06 avvocati oua scioperoNo all’obbligatorietà della media conciliazione. No alla modifica di un articolo del codice di procedura civile che di fatto impone al giudice, se il procedimento va troppo per le lunghe, di far trovare un accordo alle parti.

Gli avvocati che aderiscono all’Oua, l’organismo unitario dell’avvocatura italiana dicono ‘no’ al “Decreto del fare” varato qualche settimana fa dal Governo Letta e per questo dall’8 al 16 luglio si astengono da tutte le udienze penali e civili.

La protesta di fatto bloccherà anche tutta l’attività giudiziaria in programma nel Tribunale di Ferrara.

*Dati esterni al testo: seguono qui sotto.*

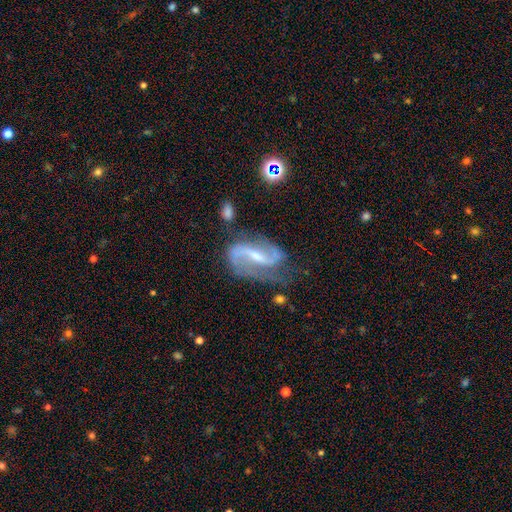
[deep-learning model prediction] The model was most divided on "bar": weak: 46%, strong: 40%, no: 15%. More confident: edge-on disk — no (97%); spiral arms — yes (97%); spiral arm count — 2 (91%); smooth or featured — featured or disk (89%); merging — none (58%); bulge size — small (55%); spiral winding — loose (54%).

Il sindacato degli avvocati infatti ha chiesto un tavolo urgente al Governo e per questo domani terrà un incontro con il ministro Anna Maria Cancellieri.

L’Oua di fatto non è contro la media conciliazione, che con il nuovo decreto il Governo l’ha – di fatto – introdotta con maggiore forza nel sistema dei conflitti giudiziari, ma piuttosto l’Oua è contraria alla sua obbligatorietà.

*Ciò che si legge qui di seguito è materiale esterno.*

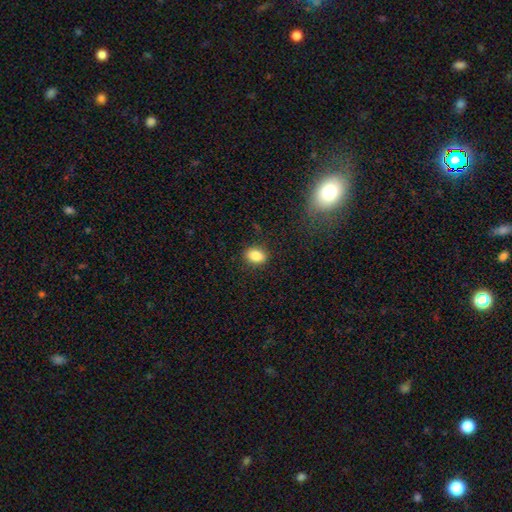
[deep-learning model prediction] Overall: smooth (85%). How rounded: in between (75%). Merging: none (87%).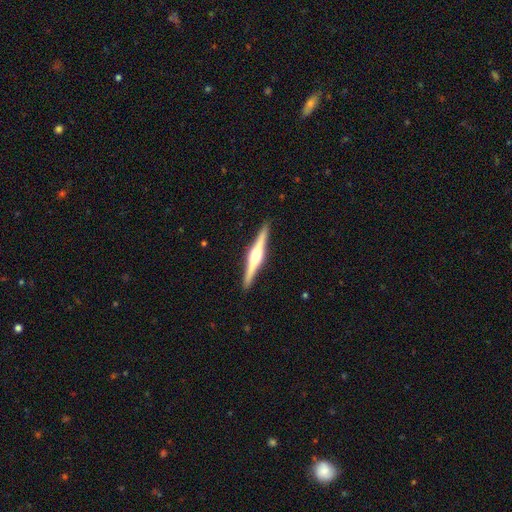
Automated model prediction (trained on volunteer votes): smooth-or-featured: featured or disk: 80% | smooth: 15% | star or artifact: 4%
  disk-edge-on: yes: 98% | no: 2%
    edge-on-bulge: rounded: 93% | boxy: 5% | none: 2%
  merging: none: 92% | minor disturbance: 6% | major disturbance: 1% | merger: 1%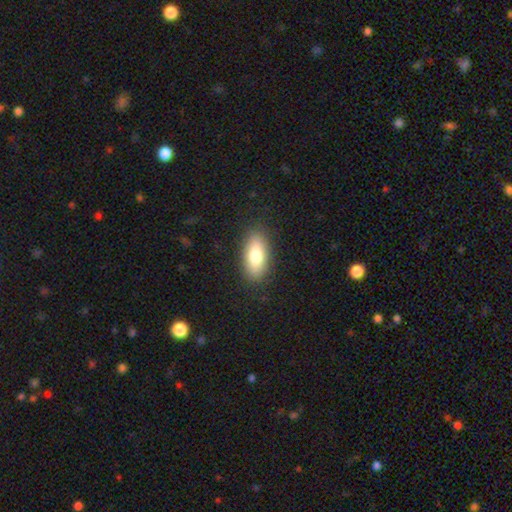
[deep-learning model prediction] This appears to be a smooth galaxy with no disk features (78%) that is in between round and cigar-shaped (82%). Merging: none (87%).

“Ogni cittadino ha diritto di difendersi se lo ritiene opportuno nelle sedi opportune” precisa il rappresentante ferrarese dell’Oua, l’avvocato Francesco Andriulli.

Gli avvocati infatti chiedono al ministro di modificare il decreto attraverso l’adozione di alcuni emendamenti che tengno conto delle esigenze della categoria.

Per gli avvocati inoltre si sarebbe dovuto prendere in considerazione la proposta di introdurre camere arbitrali da istituire all’intero degli ordini degli avvocati al posto della media conciliazione.